Es ist nicht das erste Mal, dass Malerin und Kunsttherapeutin Waltraud Kaiser von der Stadtjugendmusik- und Kunstschule Winnenden ein soziales Malprojekt mit einem außergewöhnlichen Personenkreis durchführt. Doch was sie in der „Blauen Arche“ der Paulinenpflege Winnenden mit schwerstbehinderten Menschen erlebt hat, war für sie besonders beeindruckend.
Begonnen hat alles mit einem Zeitungsbericht über das 10jährige Jubiläum der Wohn- und Förderstätte „Blaue Arche“ bei Winnenden-Hertmannsweiler, der Waltraud Kaiser neugierig machte: „Nach meinem Einkauf auf dem benachbarten Paulinenhof klingelte ich einfach mal am Tor. Abteilungsleiter Ralf Tumat öffnete und zeigte mir die Welt der Blauen Arche von innen“. Die Kunsttherapeutin war von den gehörlosen schwerstbehinderten Menschen sofort angetan und überlegte zusammen mit Tumat, ob nicht das Projekt „Kunst, Kultur und soziales Engagement“ zusammen mit der Kunstschule Winnenden möglich ist. „Auch wenn wir uns vor allem mit Kunst, Kreativität und ihrer Vermittlung auseinandersetzen, sind wir uns unserer gesellschaftlichen Verantwortung bewusst. So haben wir schon mehrere soziokulturelle Aktivitäten durchgeführt, u.a. auch mit Demenzkranken“, erklärt Waltraud Kaiser das Konzept der Kunstschule Winnenden.

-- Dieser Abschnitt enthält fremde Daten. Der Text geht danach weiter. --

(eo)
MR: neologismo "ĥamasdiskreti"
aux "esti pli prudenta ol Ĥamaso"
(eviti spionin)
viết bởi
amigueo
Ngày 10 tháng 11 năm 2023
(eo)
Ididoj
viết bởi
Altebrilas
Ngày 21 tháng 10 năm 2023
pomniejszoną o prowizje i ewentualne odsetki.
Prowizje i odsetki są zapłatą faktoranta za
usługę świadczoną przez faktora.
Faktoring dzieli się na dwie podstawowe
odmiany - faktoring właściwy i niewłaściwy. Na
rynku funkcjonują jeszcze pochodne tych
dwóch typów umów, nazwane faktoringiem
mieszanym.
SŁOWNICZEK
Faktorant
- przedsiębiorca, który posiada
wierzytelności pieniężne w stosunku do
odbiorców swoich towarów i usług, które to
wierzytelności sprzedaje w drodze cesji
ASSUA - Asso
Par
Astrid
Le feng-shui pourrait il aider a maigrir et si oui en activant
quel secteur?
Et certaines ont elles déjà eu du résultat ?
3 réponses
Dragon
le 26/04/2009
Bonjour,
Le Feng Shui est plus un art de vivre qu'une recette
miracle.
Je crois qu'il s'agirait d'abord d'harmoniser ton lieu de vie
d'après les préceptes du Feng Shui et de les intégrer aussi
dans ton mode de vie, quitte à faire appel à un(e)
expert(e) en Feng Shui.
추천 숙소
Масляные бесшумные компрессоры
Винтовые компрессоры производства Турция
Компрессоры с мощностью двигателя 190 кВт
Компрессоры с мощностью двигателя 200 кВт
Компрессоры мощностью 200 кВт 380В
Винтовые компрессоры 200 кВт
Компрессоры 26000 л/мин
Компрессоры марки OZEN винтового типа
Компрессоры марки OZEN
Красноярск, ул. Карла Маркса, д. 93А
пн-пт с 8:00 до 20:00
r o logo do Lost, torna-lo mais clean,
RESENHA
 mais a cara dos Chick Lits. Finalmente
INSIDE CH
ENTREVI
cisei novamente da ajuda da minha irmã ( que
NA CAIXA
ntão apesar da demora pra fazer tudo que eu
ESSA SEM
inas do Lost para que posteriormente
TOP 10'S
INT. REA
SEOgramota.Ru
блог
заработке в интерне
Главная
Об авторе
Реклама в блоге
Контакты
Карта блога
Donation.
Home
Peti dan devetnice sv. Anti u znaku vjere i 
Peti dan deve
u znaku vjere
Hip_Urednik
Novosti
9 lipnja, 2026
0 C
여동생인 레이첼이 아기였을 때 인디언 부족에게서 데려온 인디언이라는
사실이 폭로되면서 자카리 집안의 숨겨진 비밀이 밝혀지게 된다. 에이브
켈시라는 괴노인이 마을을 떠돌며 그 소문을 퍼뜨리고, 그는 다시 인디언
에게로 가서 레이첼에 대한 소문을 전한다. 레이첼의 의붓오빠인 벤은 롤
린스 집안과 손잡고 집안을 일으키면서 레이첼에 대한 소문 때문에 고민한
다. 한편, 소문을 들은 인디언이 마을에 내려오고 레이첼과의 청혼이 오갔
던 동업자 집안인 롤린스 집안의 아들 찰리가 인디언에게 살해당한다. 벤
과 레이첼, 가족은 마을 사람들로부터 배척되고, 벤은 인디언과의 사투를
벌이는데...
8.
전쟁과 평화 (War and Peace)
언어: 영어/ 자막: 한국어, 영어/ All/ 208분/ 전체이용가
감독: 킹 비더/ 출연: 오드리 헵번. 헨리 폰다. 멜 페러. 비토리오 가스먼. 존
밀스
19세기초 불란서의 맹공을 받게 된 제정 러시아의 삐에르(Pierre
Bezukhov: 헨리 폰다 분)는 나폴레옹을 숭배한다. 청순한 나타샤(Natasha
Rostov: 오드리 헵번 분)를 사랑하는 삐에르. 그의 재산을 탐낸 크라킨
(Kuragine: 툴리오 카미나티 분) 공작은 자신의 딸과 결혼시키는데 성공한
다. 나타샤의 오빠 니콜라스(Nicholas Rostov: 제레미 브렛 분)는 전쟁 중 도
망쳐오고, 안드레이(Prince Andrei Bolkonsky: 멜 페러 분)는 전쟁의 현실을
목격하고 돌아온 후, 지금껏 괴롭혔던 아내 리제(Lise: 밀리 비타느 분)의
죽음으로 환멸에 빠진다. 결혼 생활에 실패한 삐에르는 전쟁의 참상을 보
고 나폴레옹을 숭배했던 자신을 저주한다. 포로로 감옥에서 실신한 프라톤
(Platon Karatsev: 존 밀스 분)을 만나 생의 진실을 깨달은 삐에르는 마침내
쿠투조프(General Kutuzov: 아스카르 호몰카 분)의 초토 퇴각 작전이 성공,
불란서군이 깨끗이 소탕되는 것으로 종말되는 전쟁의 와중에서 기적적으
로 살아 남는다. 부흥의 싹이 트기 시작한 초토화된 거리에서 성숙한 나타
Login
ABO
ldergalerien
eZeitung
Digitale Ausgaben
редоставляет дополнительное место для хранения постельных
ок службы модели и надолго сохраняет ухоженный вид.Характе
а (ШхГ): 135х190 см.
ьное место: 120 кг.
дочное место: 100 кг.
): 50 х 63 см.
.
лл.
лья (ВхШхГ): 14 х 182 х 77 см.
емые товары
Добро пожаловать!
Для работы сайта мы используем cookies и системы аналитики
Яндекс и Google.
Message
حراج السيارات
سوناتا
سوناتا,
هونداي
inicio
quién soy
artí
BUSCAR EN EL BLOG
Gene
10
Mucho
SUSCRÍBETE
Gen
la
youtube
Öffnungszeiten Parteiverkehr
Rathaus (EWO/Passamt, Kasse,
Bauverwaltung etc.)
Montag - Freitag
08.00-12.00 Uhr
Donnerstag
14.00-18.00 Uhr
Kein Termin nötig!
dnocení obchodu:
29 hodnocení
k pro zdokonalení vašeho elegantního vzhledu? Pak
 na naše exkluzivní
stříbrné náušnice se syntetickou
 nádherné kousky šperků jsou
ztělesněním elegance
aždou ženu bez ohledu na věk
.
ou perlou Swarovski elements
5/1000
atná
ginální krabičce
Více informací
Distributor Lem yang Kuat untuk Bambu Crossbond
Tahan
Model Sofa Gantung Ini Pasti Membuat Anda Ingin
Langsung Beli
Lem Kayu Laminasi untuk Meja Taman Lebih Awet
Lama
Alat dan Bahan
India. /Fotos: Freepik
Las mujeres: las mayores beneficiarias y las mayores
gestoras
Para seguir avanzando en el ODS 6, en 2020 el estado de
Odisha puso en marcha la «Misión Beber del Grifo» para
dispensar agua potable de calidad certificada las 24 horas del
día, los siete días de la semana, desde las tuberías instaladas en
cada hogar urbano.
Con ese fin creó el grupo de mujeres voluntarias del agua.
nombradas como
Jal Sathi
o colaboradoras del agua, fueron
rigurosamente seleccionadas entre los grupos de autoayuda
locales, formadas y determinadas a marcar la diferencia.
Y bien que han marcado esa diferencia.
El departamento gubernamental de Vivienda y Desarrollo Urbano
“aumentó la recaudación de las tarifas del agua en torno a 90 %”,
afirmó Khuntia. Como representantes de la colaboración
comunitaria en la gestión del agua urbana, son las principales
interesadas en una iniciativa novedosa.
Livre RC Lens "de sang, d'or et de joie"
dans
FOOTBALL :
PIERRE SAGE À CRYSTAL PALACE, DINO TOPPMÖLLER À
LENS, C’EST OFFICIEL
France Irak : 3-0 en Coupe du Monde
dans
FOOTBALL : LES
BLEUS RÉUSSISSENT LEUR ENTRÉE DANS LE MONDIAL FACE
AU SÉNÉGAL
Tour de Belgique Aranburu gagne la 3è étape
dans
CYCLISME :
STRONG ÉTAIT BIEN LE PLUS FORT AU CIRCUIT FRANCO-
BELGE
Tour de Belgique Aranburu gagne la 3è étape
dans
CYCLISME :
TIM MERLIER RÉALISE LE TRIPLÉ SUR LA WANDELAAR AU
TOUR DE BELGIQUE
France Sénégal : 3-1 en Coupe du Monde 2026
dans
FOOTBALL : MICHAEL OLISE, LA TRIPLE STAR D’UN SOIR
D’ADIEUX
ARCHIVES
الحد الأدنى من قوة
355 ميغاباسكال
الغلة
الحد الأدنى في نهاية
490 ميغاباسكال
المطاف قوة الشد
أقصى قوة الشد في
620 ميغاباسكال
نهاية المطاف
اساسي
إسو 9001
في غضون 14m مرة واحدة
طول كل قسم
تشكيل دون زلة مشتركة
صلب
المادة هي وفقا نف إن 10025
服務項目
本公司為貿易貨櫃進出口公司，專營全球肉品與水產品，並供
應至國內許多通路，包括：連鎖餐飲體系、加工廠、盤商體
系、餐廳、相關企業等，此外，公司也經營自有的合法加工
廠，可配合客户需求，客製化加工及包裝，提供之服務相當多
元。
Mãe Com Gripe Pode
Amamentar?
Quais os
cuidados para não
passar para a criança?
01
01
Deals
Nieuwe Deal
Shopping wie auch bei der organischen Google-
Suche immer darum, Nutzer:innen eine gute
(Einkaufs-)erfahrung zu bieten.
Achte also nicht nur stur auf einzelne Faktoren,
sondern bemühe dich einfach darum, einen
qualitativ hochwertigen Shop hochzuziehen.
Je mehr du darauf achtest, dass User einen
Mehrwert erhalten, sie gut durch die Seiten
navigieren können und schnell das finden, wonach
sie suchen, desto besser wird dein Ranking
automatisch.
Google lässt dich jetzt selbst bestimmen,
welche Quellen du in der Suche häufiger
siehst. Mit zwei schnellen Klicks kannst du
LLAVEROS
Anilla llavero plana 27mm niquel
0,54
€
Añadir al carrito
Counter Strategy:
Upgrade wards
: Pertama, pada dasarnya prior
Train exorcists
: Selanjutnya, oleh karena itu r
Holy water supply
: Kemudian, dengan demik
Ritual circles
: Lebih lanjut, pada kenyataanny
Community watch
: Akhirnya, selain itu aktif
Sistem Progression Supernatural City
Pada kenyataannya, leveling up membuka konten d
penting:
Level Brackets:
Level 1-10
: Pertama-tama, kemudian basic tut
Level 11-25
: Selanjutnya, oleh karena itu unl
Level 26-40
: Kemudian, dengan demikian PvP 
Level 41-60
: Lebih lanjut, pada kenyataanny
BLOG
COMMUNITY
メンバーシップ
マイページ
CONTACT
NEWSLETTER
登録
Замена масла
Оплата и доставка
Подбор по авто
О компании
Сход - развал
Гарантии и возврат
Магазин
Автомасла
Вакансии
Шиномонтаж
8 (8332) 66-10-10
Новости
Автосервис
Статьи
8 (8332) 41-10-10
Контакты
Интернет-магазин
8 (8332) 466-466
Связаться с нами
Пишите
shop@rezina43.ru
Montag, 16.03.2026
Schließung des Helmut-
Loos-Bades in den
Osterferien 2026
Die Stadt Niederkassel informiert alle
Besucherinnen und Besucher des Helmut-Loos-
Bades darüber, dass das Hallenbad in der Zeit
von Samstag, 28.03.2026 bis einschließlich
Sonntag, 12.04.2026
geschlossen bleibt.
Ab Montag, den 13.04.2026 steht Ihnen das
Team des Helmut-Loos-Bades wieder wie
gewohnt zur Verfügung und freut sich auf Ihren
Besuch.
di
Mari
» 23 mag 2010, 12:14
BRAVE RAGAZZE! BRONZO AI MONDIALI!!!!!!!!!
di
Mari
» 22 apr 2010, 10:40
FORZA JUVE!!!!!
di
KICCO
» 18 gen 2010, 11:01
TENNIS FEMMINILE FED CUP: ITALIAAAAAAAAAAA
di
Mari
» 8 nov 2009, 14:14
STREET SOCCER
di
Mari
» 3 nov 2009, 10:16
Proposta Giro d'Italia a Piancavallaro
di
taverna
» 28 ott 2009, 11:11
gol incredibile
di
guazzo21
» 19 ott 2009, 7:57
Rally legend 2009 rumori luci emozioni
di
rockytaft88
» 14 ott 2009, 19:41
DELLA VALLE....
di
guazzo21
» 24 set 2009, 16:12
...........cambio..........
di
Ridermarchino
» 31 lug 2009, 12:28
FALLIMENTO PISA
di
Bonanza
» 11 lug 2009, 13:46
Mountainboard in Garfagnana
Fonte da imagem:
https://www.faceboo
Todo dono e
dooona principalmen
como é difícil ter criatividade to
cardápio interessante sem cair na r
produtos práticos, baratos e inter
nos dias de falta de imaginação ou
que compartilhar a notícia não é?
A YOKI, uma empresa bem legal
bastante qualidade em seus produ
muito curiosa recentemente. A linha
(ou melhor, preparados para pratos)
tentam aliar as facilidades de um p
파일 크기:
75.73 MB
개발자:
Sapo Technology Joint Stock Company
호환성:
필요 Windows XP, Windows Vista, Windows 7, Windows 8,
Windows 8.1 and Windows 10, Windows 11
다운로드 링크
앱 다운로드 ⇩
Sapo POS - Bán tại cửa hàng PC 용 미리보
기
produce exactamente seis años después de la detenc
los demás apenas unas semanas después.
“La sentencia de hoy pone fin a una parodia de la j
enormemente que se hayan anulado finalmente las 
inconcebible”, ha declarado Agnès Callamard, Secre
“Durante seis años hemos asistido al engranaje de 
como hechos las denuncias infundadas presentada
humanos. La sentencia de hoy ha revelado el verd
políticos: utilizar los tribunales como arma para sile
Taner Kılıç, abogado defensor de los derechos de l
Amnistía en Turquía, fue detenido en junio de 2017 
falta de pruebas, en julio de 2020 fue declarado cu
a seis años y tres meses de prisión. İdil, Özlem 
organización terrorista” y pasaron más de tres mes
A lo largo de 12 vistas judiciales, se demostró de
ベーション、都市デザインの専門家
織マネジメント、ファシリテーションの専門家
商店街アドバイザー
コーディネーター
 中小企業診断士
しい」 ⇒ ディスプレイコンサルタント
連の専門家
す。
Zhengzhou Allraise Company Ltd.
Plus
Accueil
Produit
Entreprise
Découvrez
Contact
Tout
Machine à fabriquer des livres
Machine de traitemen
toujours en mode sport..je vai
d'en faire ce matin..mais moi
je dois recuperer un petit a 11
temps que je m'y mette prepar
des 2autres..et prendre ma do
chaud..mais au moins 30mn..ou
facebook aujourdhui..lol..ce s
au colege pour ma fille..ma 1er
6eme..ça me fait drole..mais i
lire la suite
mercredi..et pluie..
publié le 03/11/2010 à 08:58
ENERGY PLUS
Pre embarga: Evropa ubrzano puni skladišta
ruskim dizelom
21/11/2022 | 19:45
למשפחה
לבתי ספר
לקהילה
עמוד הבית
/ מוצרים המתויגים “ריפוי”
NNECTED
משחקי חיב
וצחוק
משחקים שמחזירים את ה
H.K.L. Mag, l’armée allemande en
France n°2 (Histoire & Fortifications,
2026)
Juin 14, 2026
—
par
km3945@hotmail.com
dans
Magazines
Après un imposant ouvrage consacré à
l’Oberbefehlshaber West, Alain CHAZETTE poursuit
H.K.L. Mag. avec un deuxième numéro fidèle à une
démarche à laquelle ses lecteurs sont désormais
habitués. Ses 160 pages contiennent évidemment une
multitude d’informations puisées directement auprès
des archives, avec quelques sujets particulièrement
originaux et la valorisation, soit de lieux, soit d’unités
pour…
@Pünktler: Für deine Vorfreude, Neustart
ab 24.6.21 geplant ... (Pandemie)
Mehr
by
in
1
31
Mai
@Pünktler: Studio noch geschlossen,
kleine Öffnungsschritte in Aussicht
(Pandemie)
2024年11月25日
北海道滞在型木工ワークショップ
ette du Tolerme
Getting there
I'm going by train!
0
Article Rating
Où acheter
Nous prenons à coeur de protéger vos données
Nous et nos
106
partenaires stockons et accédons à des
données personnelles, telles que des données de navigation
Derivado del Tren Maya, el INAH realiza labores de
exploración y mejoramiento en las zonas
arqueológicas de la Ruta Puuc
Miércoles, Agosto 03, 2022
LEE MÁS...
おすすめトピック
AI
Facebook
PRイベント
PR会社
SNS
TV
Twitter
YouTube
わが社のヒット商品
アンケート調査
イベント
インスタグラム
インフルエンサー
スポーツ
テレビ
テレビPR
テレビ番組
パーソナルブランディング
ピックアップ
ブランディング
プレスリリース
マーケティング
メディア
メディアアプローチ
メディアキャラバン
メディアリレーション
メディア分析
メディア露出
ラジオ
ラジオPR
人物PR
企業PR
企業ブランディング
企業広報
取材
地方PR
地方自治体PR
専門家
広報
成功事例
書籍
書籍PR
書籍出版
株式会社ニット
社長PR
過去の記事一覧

Sollten vor dem Projekt noch leichte Zweifel bestanden haben, ob Kunst das Richtige für die Bewohnerinnen und Bewohner der „Blauen Arche“ sei, so waren diese schon beim ersten Vormittag wie weggeblasen. „Als hätten sie noch nie was anderes gemacht, kamen die sechs Teilnehmer begeistert zur Tür herein und setzten sich an die Tische mit Blättern, Pinsel und Farbe“, erzählt Waltraud Kaiser begeistert. Zunächst gab es für die Bewohner viel Unbekanntes zu entdecken, aber durch das gemeinsame Arbeiten mit Farbe und das Entstehen von Bildern fühlten sich alle untereinander verbunden und sehr schnell viel sicherer. Auch für Waltraud Kaiser und Tanzpädagogin Sandra Fischer-Grogan, die das Projekt ebenfalls begleitete, gab es keinerlei Berührungsängste, obwohl es für beide etwas Neues war, sich auf Menschen mit Mehrfachbehinderungen einzustellen und Aufgaben zu finden, die die Bewohner fördern.
Unterstützt wurden die beiden Pädagoginnen von der Paulinenpflege-Mitarbeiterin Eva Goossens, die die Teilnehmer schon viele Jahre kennt, weil sie diese auf der Wohngruppe betreut. Auch sie entdeckte ganz neue Facetten „ihrer“ Blaue-Arche-Bewohner: „Die Bewohner hatten bei jedem der sechs Termine viel Freude, auch eher in sich gekehrte kamen voll aus sich heraus. Schnell war jedes Blatt vor den Bewohnern bunt und erstrahlte in zusammengelaufenen Farben als Kontrast zur grauen Jahreszeit auf unserem Tisch.“ Besonderen Wert legten Waltraud Kaiser und Sandra Fischer-Grogan darauf, dass wirklich jeder Bewohner zum Schluss der Stunde etwas Schönes auf dem Blatt hatte und somit etwas Aufbauendes erlebte. Und das hat laut Betreuerin Eva Goossens sehr gut funktioniert: „Die intensiven Farbtöne leuchteten wie Kerzenlicht, noch mehr strahlte der Stolz und die Begeisterung über die gelungenen Werke auf den Gesichtern der Bewohner“. Die Wirkung der Farben und des kreativen Schaffens war also enorm. Zum Abschluss jeder Kunststunde in der „Blauen Arche“ wurden die Bilder aufgestellt und gemeinsam bewundert. Auch die Bewegung kam nicht zu kurz – feste Bestandteile waren nach dem vielen Sitzen und Malen auch immer Tanz und Spiele mit Schwungtuch und Luftballons.
Leider wurden nur sechs Termine des Kunstprojekts bezuschusst. Da aber die Kunstpädagoginnen von ihren Künstlern aus der „Blauen Arche“ sehr angetan waren, wird derzeit überlegt, wie das Projekt z.B. mit Spenden fortgesetzt werden kann. Außerdem soll es im Juni beim Jahresfest der Paulinenpflege Winnenden eine Ausstellung mit Werken des Projekts geben.